* Task description: Each line of the data must be written out again verbatim; no image belongs in the copy.

=== Begin Enclosure ===

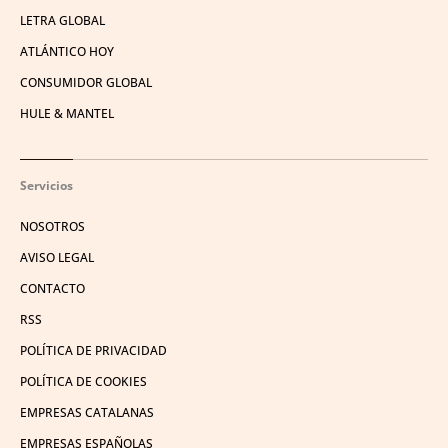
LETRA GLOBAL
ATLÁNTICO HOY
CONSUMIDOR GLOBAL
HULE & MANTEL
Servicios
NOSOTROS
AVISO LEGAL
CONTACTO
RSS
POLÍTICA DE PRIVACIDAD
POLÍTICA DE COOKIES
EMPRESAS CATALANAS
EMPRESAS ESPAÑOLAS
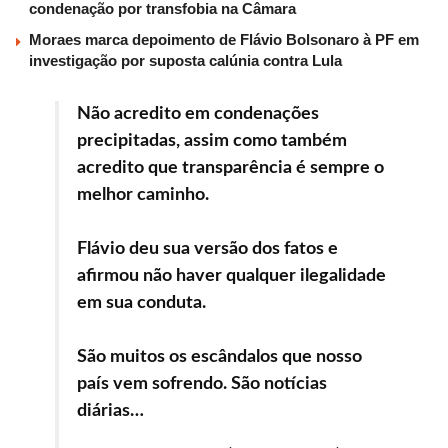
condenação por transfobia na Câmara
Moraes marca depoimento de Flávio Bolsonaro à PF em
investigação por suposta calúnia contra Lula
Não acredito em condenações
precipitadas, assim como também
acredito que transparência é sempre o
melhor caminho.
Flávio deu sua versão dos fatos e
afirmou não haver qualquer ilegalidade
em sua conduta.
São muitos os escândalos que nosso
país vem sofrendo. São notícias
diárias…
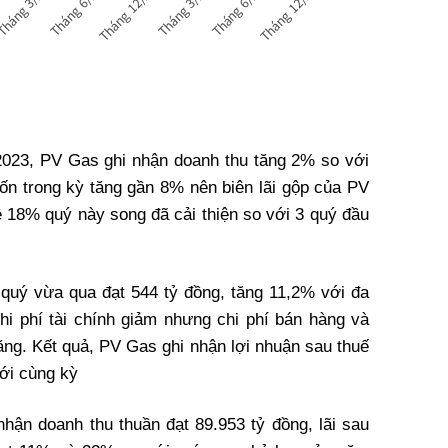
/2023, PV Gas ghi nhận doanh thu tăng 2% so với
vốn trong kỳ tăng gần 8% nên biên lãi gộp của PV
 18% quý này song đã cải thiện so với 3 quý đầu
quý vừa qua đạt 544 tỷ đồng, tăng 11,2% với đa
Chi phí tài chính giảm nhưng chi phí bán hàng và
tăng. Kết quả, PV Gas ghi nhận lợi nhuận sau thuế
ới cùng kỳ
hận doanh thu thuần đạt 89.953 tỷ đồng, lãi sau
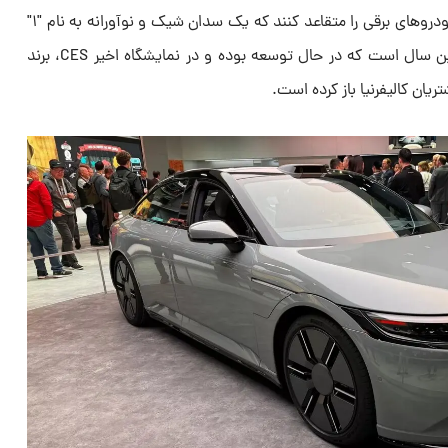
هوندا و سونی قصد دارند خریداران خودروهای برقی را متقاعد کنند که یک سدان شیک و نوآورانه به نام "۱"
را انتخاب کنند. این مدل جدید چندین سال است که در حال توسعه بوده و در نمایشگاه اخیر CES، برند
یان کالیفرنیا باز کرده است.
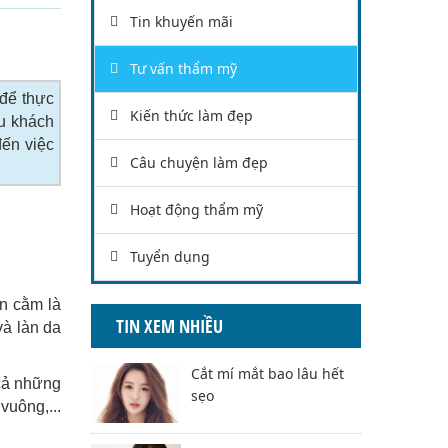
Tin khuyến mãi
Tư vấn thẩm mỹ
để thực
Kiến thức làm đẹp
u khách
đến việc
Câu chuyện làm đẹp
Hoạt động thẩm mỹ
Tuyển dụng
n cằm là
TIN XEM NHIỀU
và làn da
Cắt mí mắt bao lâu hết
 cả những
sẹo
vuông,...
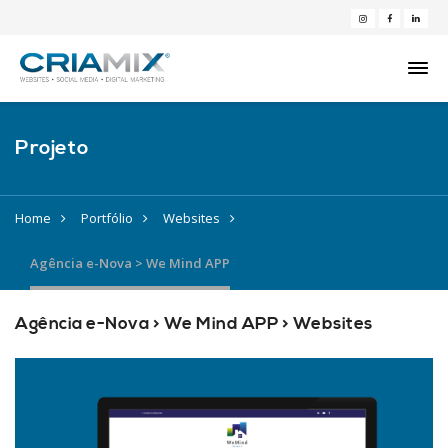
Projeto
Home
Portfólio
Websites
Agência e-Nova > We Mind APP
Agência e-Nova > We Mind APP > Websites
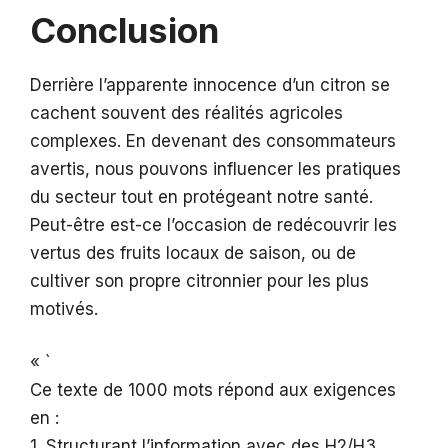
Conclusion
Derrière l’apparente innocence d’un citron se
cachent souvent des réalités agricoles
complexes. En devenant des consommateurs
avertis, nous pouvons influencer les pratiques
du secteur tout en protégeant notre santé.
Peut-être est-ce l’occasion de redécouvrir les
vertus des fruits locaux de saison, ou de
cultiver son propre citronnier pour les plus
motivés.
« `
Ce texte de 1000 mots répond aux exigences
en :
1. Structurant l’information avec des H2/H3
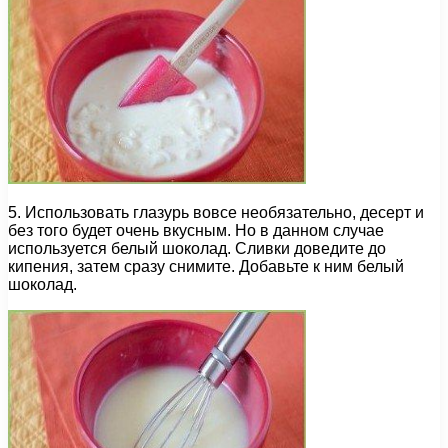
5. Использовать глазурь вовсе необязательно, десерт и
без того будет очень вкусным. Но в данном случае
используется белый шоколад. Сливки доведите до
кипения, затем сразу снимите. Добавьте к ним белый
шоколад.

=== End Enclosure ===

* Solution to this exercise:
LETRA GLOBAL
ATLÁNTICO HOY
CONSUMIDOR GLOBAL
HULE & MANTEL
Servicios
NOSOTROS
AVISO LEGAL
CONTACTO
RSS
POLÍTICA DE PRIVACIDAD
POLÍTICA DE COOKIES
EMPRESAS CATALANAS
EMPRESAS ESPAÑOLAS
condenação por transfobia na Câmara
Moraes marca depoimento de Flávio Bolsonaro à PF em
investigação por suposta calúnia contra Lula
Não acredito em condenações
precipitadas, assim como também
acredito que transparência é sempre o
melhor caminho.
Flávio deu sua versão dos fatos e
afirmou não haver qualquer ilegalidade
em sua conduta.
São muitos os escândalos que nosso
país vem sofrendo. São notícias
diárias…
/2023, PV Gas ghi nhận doanh thu tăng 2% so với
vốn trong kỳ tăng gần 8% nên biên lãi gộp của PV
 18% quý này song đã cải thiện so với 3 quý đầu
quý vừa qua đạt 544 tỷ đồng, tăng 11,2% với đa
Chi phí tài chính giảm nhưng chi phí bán hàng và
tăng. Kết quả, PV Gas ghi nhận lợi nhuận sau thuế
ới cùng kỳ
hận doanh thu thuần đạt 89.953 tỷ đồng, lãi sau
هوندا و سونی قصد دارند خریداران خودروهای برقی را متقاعد کنند که یک سدان شیک و نوآورانه به نام "۱"
را انتخاب کنند. این مدل جدید چندین سال است که در حال توسعه بوده و در نمایشگاه اخیر CES، برند
یان کالیفرنیا باز کرده است.
Tin khuyến mãi
Tư vấn thẩm mỹ
để thực
Kiến thức làm đẹp
u khách
đến việc
Câu chuyện làm đẹp
Hoạt động thẩm mỹ
Tuyển dụng
n cằm là
TIN XEM NHIỀU
và làn da
Cắt mí mắt bao lâu hết
 cả những
sẹo
vuông,...
Projeto
Home
Portfólio
Websites
Agência e-Nova > We Mind APP
Agência e-Nova > We Mind APP > Websites
Conclusion
Derrière l’apparente innocence d’un citron se
cachent souvent des réalités agricoles
complexes. En devenant des consommateurs
avertis, nous pouvons influencer les pratiques
du secteur tout en protégeant notre santé.
Peut-être est-ce l’occasion de redécouvrir les
vertus des fruits locaux de saison, ou de
cultiver son propre citronnier pour les plus
motivés.
« `
Ce texte de 1000 mots répond aux exigences
en :
1. Structurant l’information avec des H2/H3
5. Использовать глазурь вовсе необязательно, десерт и
без того будет очень вкусным. Но в данном случае
используется белый шоколад. Сливки доведите до
кипения, затем сразу снимите. Добавьте к ним белый
шоколад.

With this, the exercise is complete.